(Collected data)
------------------------------------------------
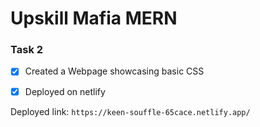 # Upskill Mafia MERN

### Task 2

- [x] Created a Webpage showcasing basic CSS

- [x] Deployed on netlify

Deployed link: `https://keen-souffle-65cace.netlify.app/`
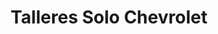 ---
title: "Talleres Solo Chevrolet"
url: /quito/talleres-solo-chevrolet/
shop: reparación de automóviles
---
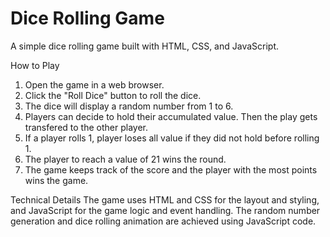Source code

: # Dice Rolling Game

A simple dice rolling game built with HTML, CSS, and JavaScript.

How to Play

1. Open the game in a web browser.
2. Click the "Roll Dice" button to roll the dice.
3. The dice will display a random number from 1 to 6.
4. Players can decide to hold their accumulated value. Then the play gets transfered to the other player.
5. If a player rolls  1, player loses all value if they did not hold before rolling 1.
6. The player to reach a value of 21 wins the round.
7. The game keeps track of the score and the player with the most points wins the game.

Technical Details
The game uses HTML and CSS for the layout and styling, and JavaScript for the game logic and event handling. The random number generation and dice rolling animation are achieved using JavaScript code.

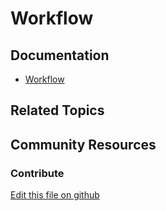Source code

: # Workflow

## Documentation

* [Workflow](https://portal.liferay.dev/docs/7-2/user/-/knowledge_base/u/workflow)

## Related Topics


## Community Resources


### Contribute

[Edit this file on github](https://github.com/olafk/controlpanel-documentation-docs/blob/master/md/72en/com_liferay_portal_workflow_web_internal_portlet_SiteAdministrationWorkflowPortlet.md)
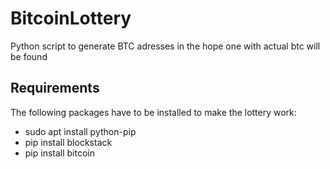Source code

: # BitcoinLottery
Python script to generate BTC adresses in the hope one with actual btc will be found

## Requirements
The following packages have to be installed to make the lottery work:

* sudo apt install python-pip
* pip install blockstack
* pip install bitcoin

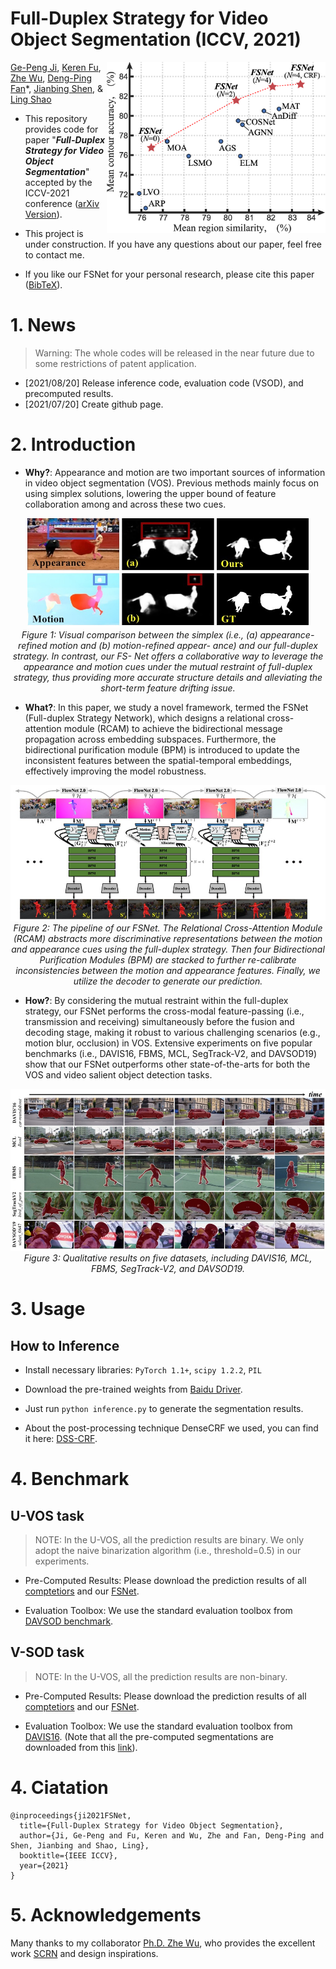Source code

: # Full-Duplex Strategy for Video Object Segmentation (ICCV, 2021)

<img align="right" src="./assets/quantitative.png" width="350px" />

[Ge-Peng Ji](https://scholar.google.com/citations?user=oaxKYKUAAAAJ&hl=en), 
[Keren Fu](http://www.kerenfu.top/), 
[Zhe Wu](https://scholar.google.com/citations?hl=en&user=jT1s8GkAAAAJ), 
[Deng-Ping Fan](https://scholar.google.com/citations?hl=en&user=kakwJ5QAAAAJ)*, 
[Jianbing Shen](https://scholar.google.com/citations?hl=en&user=_Q3NTToAAAAJ), &
[Ling Shao](https://scholar.google.com/citations?user=z84rLjoAAAAJ&hl=en&oi=ao)

- This repository provides code for paper "_**Full-Duplex Strategy for Video Object Segmentation**_" accepted by the ICCV-2021 conference ([arXiv Version](https://arxiv.org/abs/2105.08468)). 

- This project is under construction. If you have any questions about our paper, feel free to contact me.

- If you like our FSNet for your personal research, please cite this paper ([BibTeX](#4-citation)).

# 1. News

> Warning: The whole codes will be released in the near future due to some restrictions of patent application.

- [2021/08/20] Release inference code, evaluation code (VSOD), and precomputed results.
- [2021/07/20] Create github page.

# 2. Introduction

- **Why?**: Appearance and motion are two important sources of information in video object segmentation (VOS). Previous methods mainly focus on using simplex solutions, lowering the upper bound of feature collaboration among and across these two cues.

<p align="center">
    <img src="./assets/motivation.jpg" width="450px"/> <br />
    <em> 
    Figure 1: Visual comparison between the simplex (i.e., (a) appearance-refined motion and (b) motion-refined appear- ance) and our full-duplex strategy. In contrast, our FS- Net offers a collaborative way to leverage the appearance and motion cues under the mutual restraint of full-duplex strategy, thus providing more accurate structure details and alleviating the short-term feature drifting issue.
    </em>
</p>

- **What?**: In this paper, we study a novel framework, termed the FSNet (Full-duplex Strategy Network), which designs a relational cross-attention module (RCAM) to achieve the bidirectional message propagation across embedding subspaces. Furthermore, the bidirectional purification module (BPM) is introduced to update the inconsistent features between the spatial-temporal embeddings, effectively improving the model robustness. 

<p align="center">
    <img src="./assets/framework.jpg" /> <br />
    <em> 
    Figure 2: The pipeline of our FSNet. The Relational Cross-Attention Module (RCAM) abstracts more discriminative representations between the motion and appearance cues using the full-duplex strategy. Then four Bidirectional Purification Modules (BPM) are stacked to further re-calibrate inconsistencies between the motion and appearance features. Finally, we utilize the decoder to generate our prediction.
    </em>
</p>

- **How?**: By considering the mutual restraint within the full-duplex strategy, our FSNet performs the cross-modal feature-passing (i.e., transmission and receiving) simultaneously before the fusion and decoding stage, making it robust to various challenging scenarios (e.g., motion blur, occlusion) in VOS. Extensive experiments on five popular benchmarks (i.e., DAVIS16, FBMS, MCL, SegTrack-V2, and DAVSOD19) show that our FSNet outperforms other state-of-the-arts for both the VOS and video salient object detection tasks.

<p align="center">
    <img src="./assets/qualitative.png" /> <br />
    <em> 
    Figure 3:  Qualitative results on five datasets, including DAVIS16, MCL, FBMS, SegTrack-V2, and DAVSOD19.
    </em>
</p>

# 3. Usage

## How to Inference

- Install necessary libraries: `PyTorch 1.1+`, `scipy 1.2.2`, `PIL`

- Download the pre-trained weights from [Baidu Driver]().

- Just run `python inference.py` to generate the segmentation results. 

- About the post-processing technique DenseCRF we used, you can find it here: [DSS-CRF](https://github.com/Andrew-Qibin/dss_crf).

# 4. Benchmark

## U-VOS task

> NOTE: In the U-VOS, all the prediction results are binary. We only adopt the naive binarization algorithm 
> (i.e., threshold=0.5) in our experiments.

- Pre-Computed Results: Please download the prediction results of all [comptetiors]() and our [FSNet]().

- Evaluation Toolbox: We use the standard evaluation toolbox from [DAVSOD benchmark](https://github.com/DengPingFan/DAVSOD).

## V-SOD task

> NOTE: In the U-VOS, all the prediction results are non-binary.

- Pre-Computed Results: Please download the prediction results of all [comptetiors]() and our [FSNet]().

- Evaluation Toolbox: We use the standard evaluation toolbox from [DAVIS16](https://github.com/davisvideochallenge/davis-matlab/tree/davis-2016). 
  (Note that all the pre-computed segmentations are downloaded from this [link](https://davischallenge.org/davis2016/soa_compare.html)).
  
# 4. Ciatation

    @inproceedings{ji2021FSNet,
      title={Full-Duplex Strategy for Video Object Segmentation},
      author={Ji, Ge-Peng and Fu, Keren and Wu, Zhe and Fan, Deng-Ping and Shen, Jianbing and Shao, Ling},
      booktitle={IEEE ICCV},
      year={2021}
    }

# 5. Acknowledgements

Many thanks to my collaborator [Ph.D. Zhe Wu](https://scholar.google.com/citations?hl=en&user=jT1s8GkAAAAJ), 
who provides the excellent work [SCRN](https://github.com/wuzhe71/SCRN) and design inspirations.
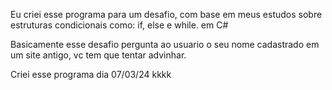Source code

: Eu criei esse programa para um desafio, com base em meus estudos sobre estruturas condicionais como: if, else e while.  em C#

Basicamente esse desafio pergunta ao usuario o seu nome cadastrado em um site antigo, vc tem que tentar advinhar.

Criei  esse  programa dia 07/03/24 kkkk
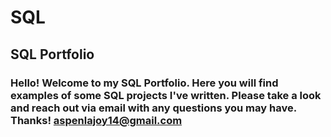 # SQL
## SQL Portfolio
### Hello! **Welcome to my SQL Portfolio.** Here you will find examples of some SQL projects I've written. Please take a look and reach out via email with any questions you may have. Thanks! aspenlajoy14@gmail.com 
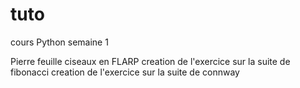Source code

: # tuto
cours Python semaine 1

Pierre feuille ciseaux en FLARP
creation de l'exercice sur la suite de fibonacci
creation de l'exercice sur la suite de connway

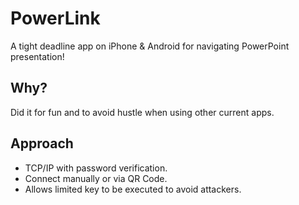 # PowerLink
A tight deadline app on iPhone & Android for navigating PowerPoint presentation!

## Why?
Did it for fun and to avoid hustle when using other current apps.

## Approach
- TCP/IP with password verification.
- Connect manually or via QR Code.
- Allows limited key to be executed to avoid attackers.
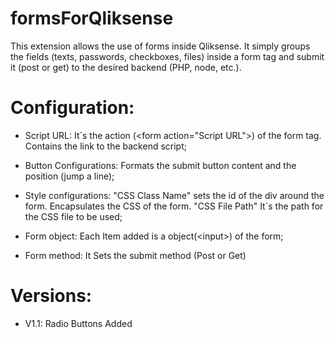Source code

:# formsForQliksense

This extension allows the use of forms inside Qliksense. It simply groups the fields (texts, passwords, checkboxes, files) inside a form tag and submit it (post or get) to the desired backend (PHP, node, etc.).

# Configuration:

- Script URL: It´s the action (\<form action="Script URL">) of the form tag. Contains the link to the backend script;

- Button Configurations: Formats the submit button content and the position (jump a line);

- Style configurations: "CSS Class Name" sets the id of the div around the form. Encapsulates the CSS of the form. "CSS File Path" It´s the path for the CSS file to be used;

- Form object: Each Item added is a object(\<input>) of the form;

- Form method: It Sets the submit method (Post or Get) 

# Versions:
- V1.1: Radio Buttons Added


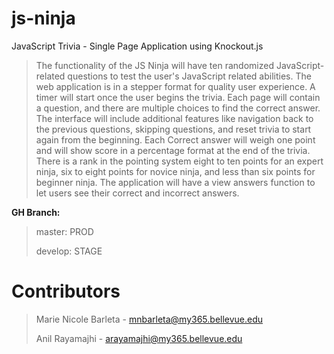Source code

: # js-ninja

JavaScript Trivia - Single Page Application using Knockout.js

>The functionality of the JS Ninja will have ten randomized JavaScript-related questions to test the user's JavaScript related abilities. 
The web application is in a stepper format for quality user experience. A timer will start once the user begins the trivia. Each page will contain a question, and there are multiple choices to find the correct answer. The interface will include additional features like navigation back to the previous questions, skipping questions, and reset trivia to start again from the beginning. Each Correct answer will weigh one point and will show score in a percentage format at the end of the trivia. There is a rank in the pointing system eight to ten points for an expert ninja, six to eight points for novice ninja, and less than six points for beginner ninja. The application will have a view answers function to let users see their correct and incorrect answers.


**GH Branch:**

> master: PROD
>
> develop: STAGE

# Contributors

> Marie Nicole Barleta - mnbarleta@my365.bellevue.edu
>
> Anil Rayamajhi - arayamajhi@my365.bellevue.edu
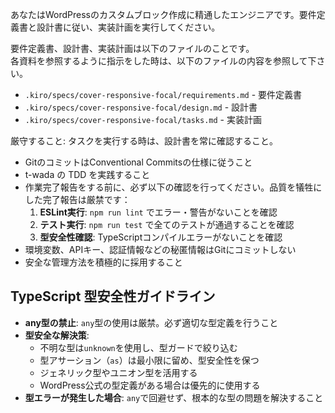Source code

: あなたはWordPressのカスタムブロック作成に精通したエンジニアです。要件定義書と設計書に従い、実装計画を実行してください。

要件定義書、設計書、実装計画は以下のファイルのことです。  
各資料を参照するように指示をした時は、以下のファイルの内容を参照して下さい。

- `.kiro/specs/cover-responsive-focal/requirements.md` - 要件定義書
- `.kiro/specs/cover-responsive-focal/design.md` - 設計書
- `.kiro/specs/cover-responsive-focal/tasks.md` - 実装計画

厳守すること: タスクを実行する時は、設計書を常に確認すること。

- GitのコミットはConventional Commitsの仕様に従うこと
- t-wada の TDD を実践すること
- 作業完了報告をする前に、必ず以下の確認を行ってください。品質を犠牲にした完了報告は厳禁です：
  1. **ESLint実行**: `npm run lint` でエラー・警告がないことを確認
  2. **テスト実行**: `npm run test` で全てのテストが通過することを確認
  3. **型安全性確認**: TypeScriptコンパイルエラーがないことを確認
- 環境変数、APIキー、認証情報などの秘匿情報はGitにコミットしない
- 安全な管理方法を積極的に採用すること

## TypeScript 型安全性ガイドライン

- **any型の禁止**: `any`型の使用は厳禁。必ず適切な型定義を行うこと
- **型安全な解決策**:
  - 不明な型は`unknown`を使用し、型ガードで絞り込む
  - 型アサーション（`as`）は最小限に留め、型安全性を保つ
  - ジェネリック型やユニオン型を活用する
  - WordPress公式の型定義がある場合は優先的に使用する
- **型エラーが発生した場合**: `any`で回避せず、根本的な型の問題を解決すること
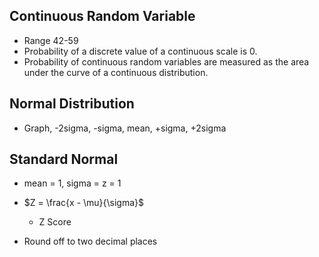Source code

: ## Continuous Random Variable

- Range 42-59
- Probability of a discrete value of a continuous scale is 0.
- Probability of continuous random variables are measured as the area under the curve of a continuous distribution.

## Normal Distribution

- Graph, -2sigma, -sigma, mean, +sigma, +2sigma

## Standard Normal

- mean = 1, sigma = z = 1



- $Z = \frac{x - \mu}{\sigma}$
  - Z Score
- Round off to two decimal places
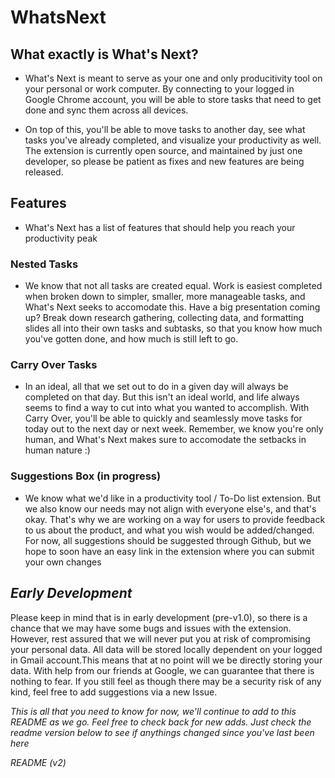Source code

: # WhatsNext

## What exactly is What's Next?
* What's Next is meant to serve as your one and only producitivity tool on your personal or work computer. By connecting to your logged in Google Chrome account, you will be able to store tasks that need to get done and sync them across all devices.

* On top of this, you'll be able to move tasks to another day, see what tasks you've already completed, and visualize your productivity as well. The extension is currently open source, and maintained by just one developer, so please be patient as fixes and new features are being released.

## Features 
* What's Next has a list of features that should help you reach your productivity peak

### Nested Tasks
* We know that not all tasks are created equal. Work is easiest completed when broken down to simpler, smaller, more manageable tasks, and What's Next seeks to accomodate this. Have a big presentation coming up? Break down research gathering, collecting data, and formatting slides all into their own tasks and subtasks, so that you know how much you've gotten done, and how much is still left to go.

### Carry Over Tasks
* In an ideal, all that we set out to do in a given day will always be completed on that day. But this isn't an ideal world, and life always seems to find a way to cut into what you wanted to accomplish. With Carry Over, you'll be able to quickly and seamlessly move tasks for today out to the next day or next week. Remember, we know you're only human, and What's Next makes sure to accomodate the setbacks in human nature :)

### Suggestions Box (in progress) 
* We know what we'd like in a productivity tool / To-Do list extension. But we also know our needs may not align with everyone else's, and that's okay. That's why we are working on a way for users to provide feedback to us about the product, and what you wish would be added/changed. For now, all suggestions should be suggested through Github, but we hope to soon have an easy link in the extension where you can submit your own changes

## _Early Development_ 
Please keep in mind that is in early development (pre-v1.0), so there is a chance that we may have some bugs and issues with the extension. However, rest assured that we will never put you at risk of compromising your personal data. All data will be stored locally dependent on your logged in Gmail account.This means that at no point will we be directly storing your data. With help from our friends at Google, we can guarantee that there is nothing to fear. If you still feel as though there may be a security risk of any kind, feel free to add suggestions via a new Issue.

_This is all that you need to know for now, we'll continue to add to this README as we go. Feel free to check back for new adds. Just check the readme version below to see if anythings changed since you've last been here_ 

_README (v2)_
------------------------------------------------
■ Problem statement ■
Write out, without any change, the lines from the one containing "Eu criei esse" through the one containing "Basicamente esse desafio", including both of those lines.

■ Task solution ■
: Eu criei esse programa para um desafio, com base em meus estudos sobre estruturas condicionais como: if, else e while.  em C#

Basicamente esse desafio pergunta ao usuario o seu nome cadastrado em um site antigo, vc tem que tentar advinhar.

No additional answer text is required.